Research Methods and Experiments
This article is a guest editorial, synthesizing findings from multiple research papers in the special issue 'Rare Diseases and Orphan Drugs in China: System Building and Global Engagement' published in Intractable & Rare Diseases Research. It systematically reviews recent advances in China’s rare disease governance structures, clinical collaboration networks, real-world data applications, and multi-stakeholder engagement mechanisms. Using literature review and policy analysis, the authors compare the rare disease research trajectories of Europe, the United States, Japan, and China, with particular attention to systemic elements such as institutional design, clinical collaboration, RWD utilization, and social engagement. The article further proposes four forward-looking recommendations: formally integrating national and regional system building into research agendas, promoting diversified and contextualized evidence pathways, strengthening cross-system and cross-regional comparative studies, and recognizing the structural role of patients in rare disease science.Key Conclusions and Perspectives
Research Implications and Outlook
The study emphasizes that effective systemic responses to rare diseases require legal and institutional frameworks as fundamental prerequisites, and policy research should be regarded as equally critical as clinical and biomedical sciences.
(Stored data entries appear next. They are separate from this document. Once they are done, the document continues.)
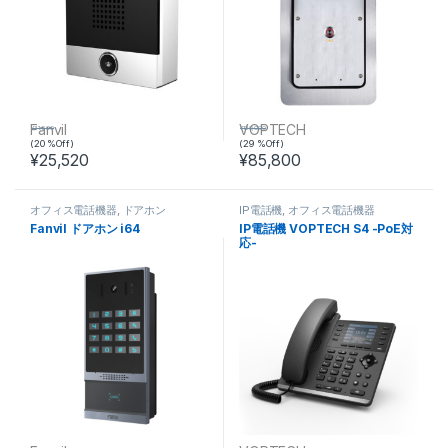
Fanvil
VOPTECH
¥
31,900
¥
120,000
(20 %Off)
(29 %Off)
¥
25,520
¥
85,800
オフィス電話機器
,
ドアホン
IP電話機
,
オフィス電話機器
Fanvil ドアホン i64
IP電話機 VOPTECH S4 -PoE対
応-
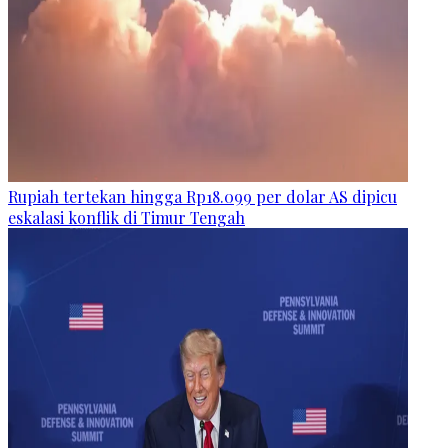
Rupiah tertekan hingga Rp18.099 per dolar AS dipicu
eskalasi konflik di Timur Tengah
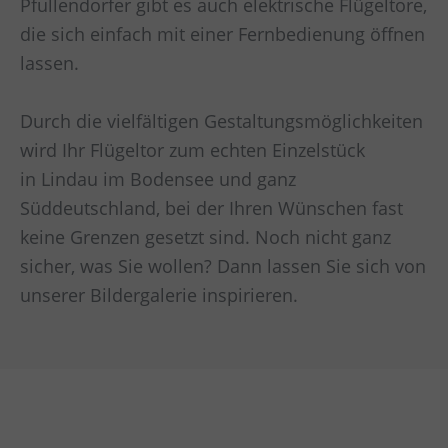
Pfullendorfer gibt es auch elektrische Flügeltore,
die sich einfach mit einer Fernbedienung öffnen
lassen.
Durch die vielfältigen Gestaltungsmöglichkeiten
wird Ihr Flügeltor zum echten Einzelstück
in
Lindau im Bodensee und ganz
Süddeutschland
, bei der Ihren Wünschen fast
keine Grenzen gesetzt sind. Noch nicht ganz
sicher, was Sie wollen? Dann lassen Sie sich von
unserer Bildergalerie inspirieren.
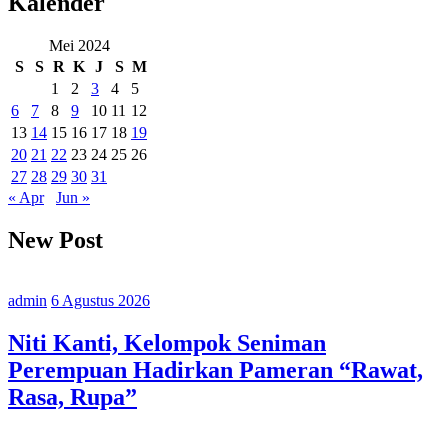
Kalender
Mei 2024
S
S
R
K
J
S
M
1
2
3
4
5
6
7
8
9
10
11
12
13
14
15
16
17
18
19
20
21
22
23
24
25
26
27
28
29
30
31
« Apr
Jun »
New Post
admin
6 Agustus 2026
Niti Kanti, Kelompok Seniman
Perempuan Hadirkan Pameran “Rawat,
Rasa, Rupa”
Future research should promote diversified evidence pathways by integrating real-world evidence, health economics, and policy studies to provide more comprehensive support for orphan drug value assessment. Additionally, strengthening cross-national comparative research—particularly on differences in health insurance arrangements, regulatory frameworks, and social support systems between Asia and other regions—will offer valuable insights for global governance. The structural role of patient organizations in setting research priorities, generating data resources, and providing policy feedback has been validated in multiple countries and should be further institutionalized to enhance the social relevance, legitimacy, and credibility of research.
Conclusion
This article systematically articulates how rare disease research is evolving from traditional single-disease mechanistic exploration and orphan drug development toward a comprehensive scientific agenda encompassing healthcare systems, policy frameworks, real-world evidence, and patient engagement. China's multidimensional practices in building rare disease governance systems—including patient registries, clinical collaboration networks, real-world data applications, and multi-stakeholder engagement mechanisms—not only address domestic gaps in systemic capacity but also offer new analytical perspectives for global research. The article emphasizes that building systemic capacity is key to achieving long-term rare disease management and clinical translation, and that real-world evidence has become a critical support for regulatory and policy decisions under limited sample sizes. Multi-stakeholder collaboration is reshaping the research ecosystem, and the structural involvement of patient organizations has significantly enhanced the social value and policy responsiveness of research. Future research should incorporate policy and institutional development into core agendas, promote diversified and contextualized evidence generation pathways, and strengthen cross-regional comparative studies. China's experience demonstrates that by integrating big data, real-world evidence, policy systems, and patient engagement, a more sustainable and impactful rare disease research system can be built, offering a new paradigm for global responses to rare disease challenges.